-- Dataset excerpts follows --
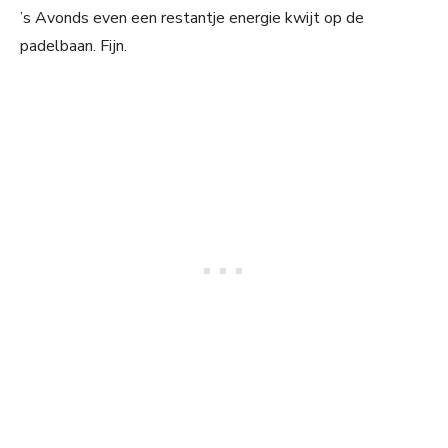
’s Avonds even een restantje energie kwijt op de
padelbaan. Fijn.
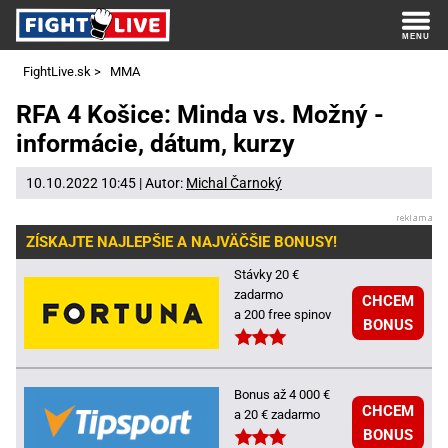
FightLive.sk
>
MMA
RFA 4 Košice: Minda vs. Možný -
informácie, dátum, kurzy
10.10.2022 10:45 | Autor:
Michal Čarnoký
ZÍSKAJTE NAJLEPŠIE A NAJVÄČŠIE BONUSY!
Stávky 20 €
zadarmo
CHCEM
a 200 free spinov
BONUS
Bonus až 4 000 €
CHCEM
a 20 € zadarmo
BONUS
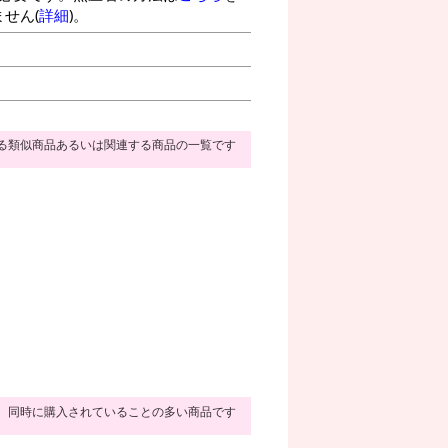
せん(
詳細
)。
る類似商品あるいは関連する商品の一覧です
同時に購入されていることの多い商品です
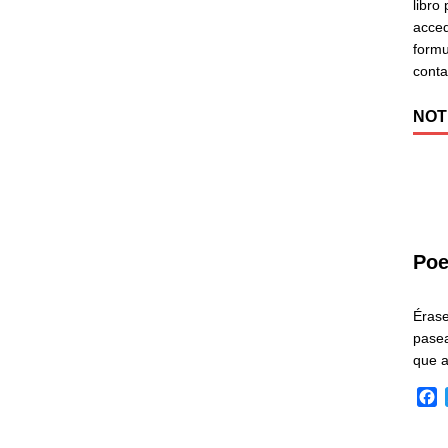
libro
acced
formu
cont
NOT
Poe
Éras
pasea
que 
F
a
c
-- Dataset excerpts concluded --
Return all of the data exactly as written, and drop the pictures.

## Reply to the task
’s Avonds even een restantje energie kwijt op de
padelbaan. Fijn.
FightLive.sk
>
MMA
RFA 4 Košice: Minda vs. Možný -
informácie, dátum, kurzy
10.10.2022 10:45 | Autor:
Michal Čarnoký
ZÍSKAJTE NAJLEPŠIE A NAJVÄČŠIE BONUSY!
Stávky 20 €
zadarmo
CHCEM
a 200 free spinov
BONUS
Bonus až 4 000 €
CHCEM
a 20 € zadarmo
BONUS
せん(
詳細
)。
る類似商品あるいは関連する商品の一覧です
同時に購入されていることの多い商品です
libro
acced
formu
cont
NOT
Poe
Éras
pasea
que 
F
a
c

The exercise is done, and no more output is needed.